History of the Ottoman Empire

Hayreddin Barbarossa  defeats the Holy League
Battle of Preveza (1538). ©Ohannes Umed Behzad
1536 Sep 28

Hayreddin Barbarossa defeats the Holy League

Preveza, Greece

In 1537, commanding a large Ottoman fleet, Hayreddin Barbarossa captured a number of Aegean and Ionian islands belonging to the Republic of Venice, namely Syros, Aegina, Ios, Paros, Tinos, Karpathos, Kasos, and Naxos, thus annexing the Duchy of Naxos to the Ottoman Empire. He then unsuccessfully besieged the Venetian stronghold of Corfu and ravaged the Spanish-held Calabrian coast in southern Italy.[89] In the face of this threat, Pope Paul III in February 1538 in assembled a ’’Holy League’’, comprising the Papal States, Habsburg Spain, the Republic of Genoa, the Republic of Venice, and the Knights of Malta, to confront Ottoman fleet under Barbarossa.[90]


In 1539 Barbarossa returned and captured almost all the remaining Christian outposts in the Ionian and Aegean Seas. A peace treaty was signed between Venice and the Ottoman Empire in October 1540, under which the Turks took control of the Venetian possessions in the Morea and in Dalmatia and of the formerly Venetian islands in the Aegean, Ionian, and eastern Adriatic Seas. Venice also had to pay a war indemnification of 300,000 ducats of gold to the Ottoman Empire.
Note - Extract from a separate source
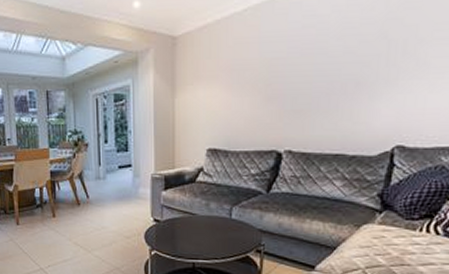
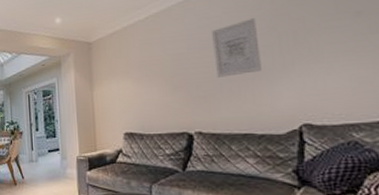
wall art: none [315,21,367,89] -> present [212,18,262,78]

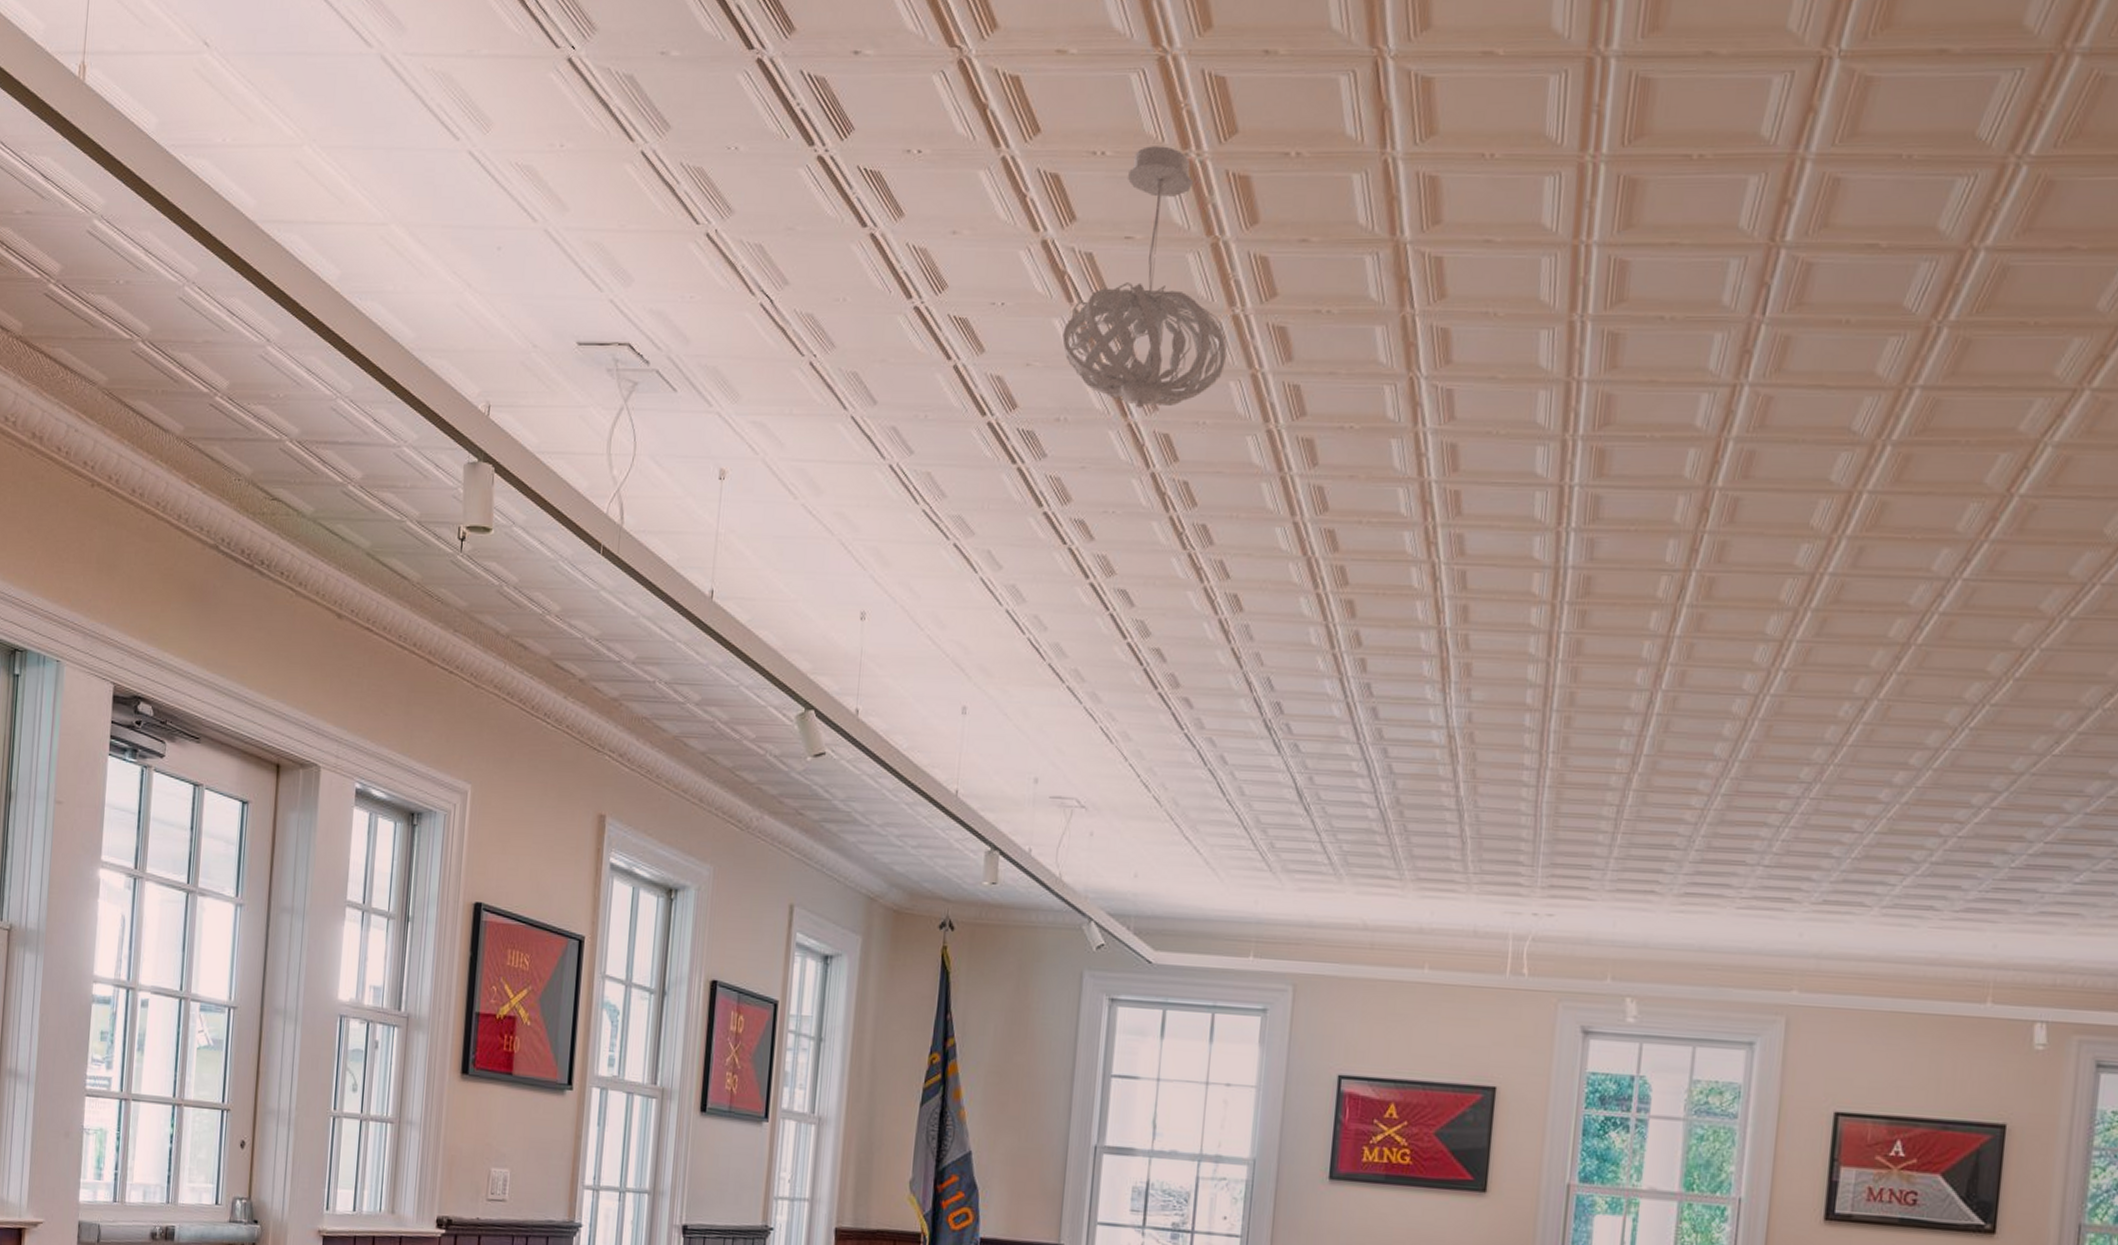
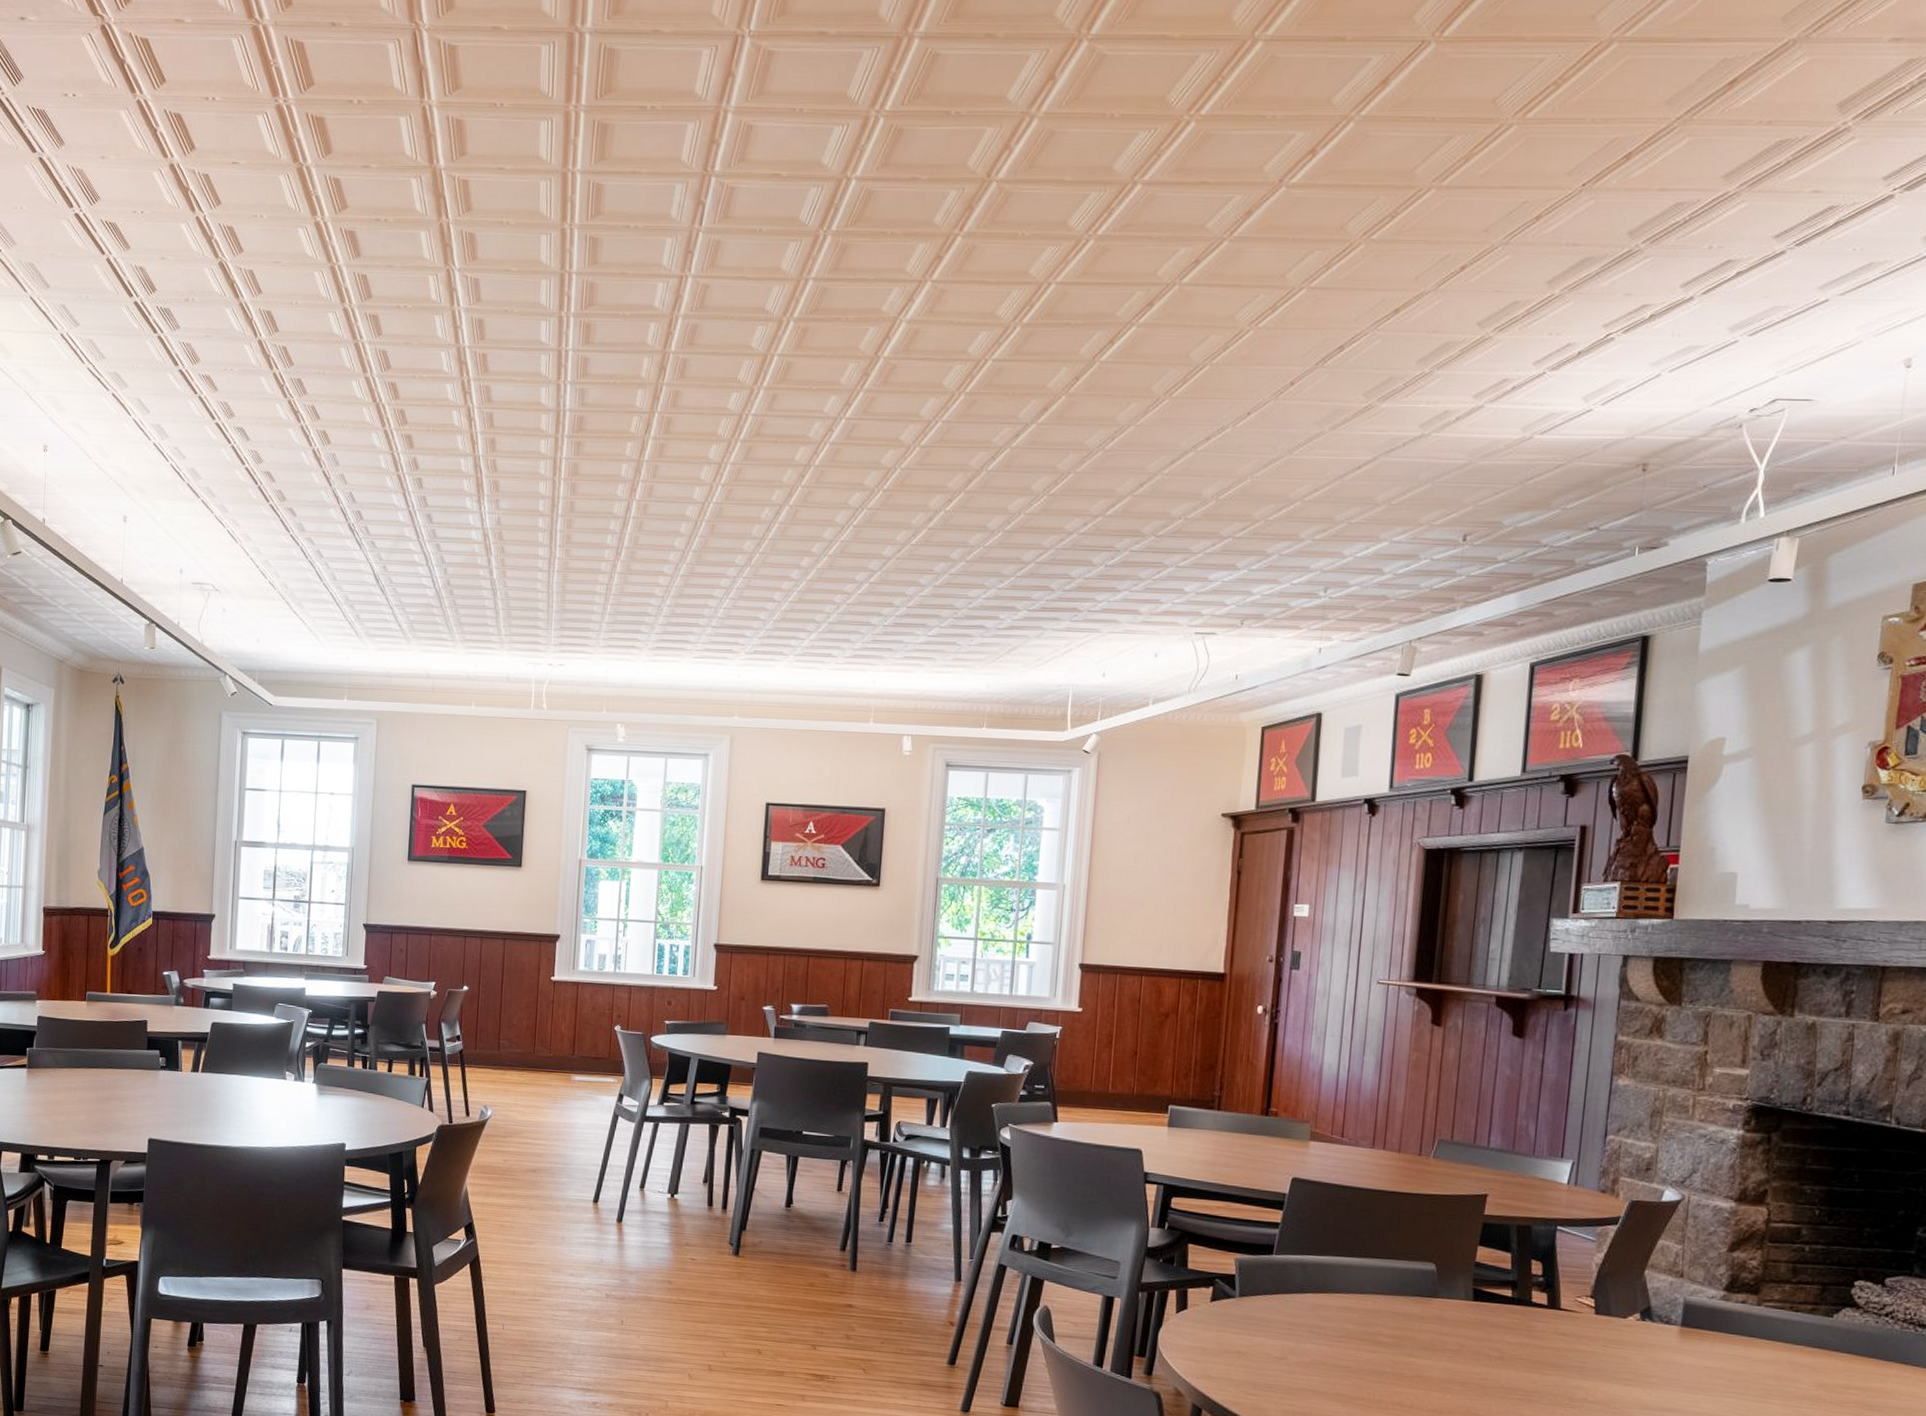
pendant light: present [1062,146,1228,409] -> none [188,94,312,292]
With the victory at Preveza and the subsequent victory in the Battle of Djerba in 1560, the Ottomans succeeded in repulsing the efforts of Venice and Spain, the two principal rival powers in the Mediterranean, to stop their drive for controlling the sea. The Ottoman supremacy in large-scale fleet battles in the Mediterranean Sea remained unchallenged until the Battle of Lepanto in 1571.